While Buffalo received 7 feet of snow in December, most of the Lake Ontario and Lake Erie basin counties are experiencing a rare winter drought. Sparse rainfall since last spring and paltry snowfall this winter have dried up reservoirs and forced conservation in a season when water is usually plentiful. The jet stream that directs cold air and precipitation to the Northeast in winter has remained farther north than usual, keeping the snowfall above the Great Lakes. The lack of normal precipitation has depleted groundwater, rivers, and lakes. New York has issued drought warnings or drought watches to 38 counties, and sixteen counties were named primary disaster areas.
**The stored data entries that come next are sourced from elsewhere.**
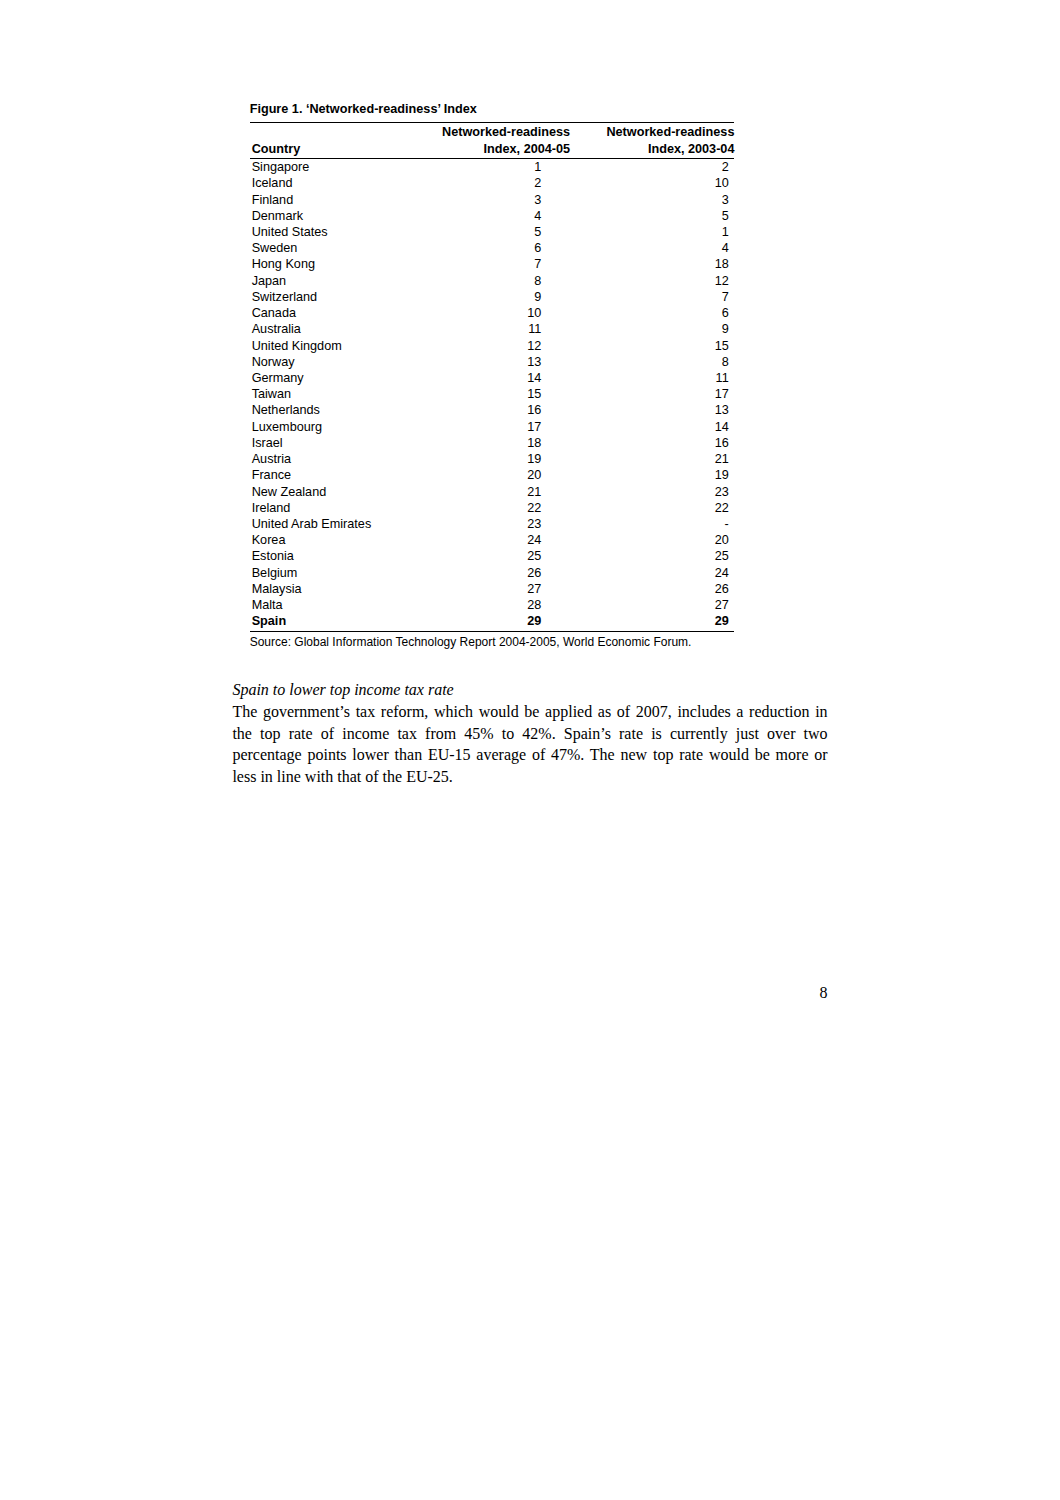Figure 1. ‘Networked-readiness’ Index
| | Networked-readiness | Networked-readiness |
| --- | --- | --- |
| Country | Index, 2004-05 | Index, 2003-04 |
| Singapore | 1 | 2 |
| Iceland | 2 | 10 |
| Finland | 3 | 3 |
| Denmark | 4 | 5 |
| United States | 5 | 1 |
| Sweden | 6 | 4 |
| Hong Kong | 7 | 18 |
| Japan | 8 | 12 |
| Switzerland | 9 | 7 |
| Canada | 10 | 6 |
| Australia | 11 | 9 |
| United Kingdom | 12 | 15 |
| Norway | 13 | 8 |
| Germany | 14 | 11 |
| Taiwan | 15 | 17 |
| Netherlands | 16 | 13 |
| Luxembourg | 17 | 14 |
| Israel | 18 | 16 |
| Austria | 19 | 21 |
| France | 20 | 19 |
| New Zealand | 21 | 23 |
| Ireland | 22 | 22 |
| United Arab Emirates | 23 | - |
| Korea | 24 | 20 |
| Estonia | 25 | 25 |
| Belgium | 26 | 24 |
| Malaysia | 27 | 26 |
| Malta | 28 | 27 |
| Spain | 29 | 29 |
Source: Global Information Technology Report 2004-2005, World Economic Forum.
Spain to lower top income tax rate
The government’s tax reform, which would be applied as of 2007, includes a reduction in the top rate of income tax from 45% to 42%. Spain’s rate is currently just over two percentage points lower than EU-15 average of 47%. The new top rate would be more or less in line with that of the EU-25.
8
What does New York’s winter drought mean for wetlands? Long-term drought, like summer drying, is not a problem for most wetland species that inhabit temporary wetlands. Animal species that breed in small, temporary wetlands are “programmed” to breed at the time of year when rainfall is most likely. This assures an aquatic habitat for egg laying. Some wetlands are actually dry for longer periods than they are wet, because several types of genuine wetlands go through extended dry spells. These temporary wetland habitats are some of the most productive areas in the Great Lakes Basin. Some animal inhabitants actually depend on the wetland habitat drying up to assure that predatory fish are not present.
Time will tell the impact of this winter drought, but as voices for these important wetland resources we must maintain that protective umbrella of advocacy in any weather.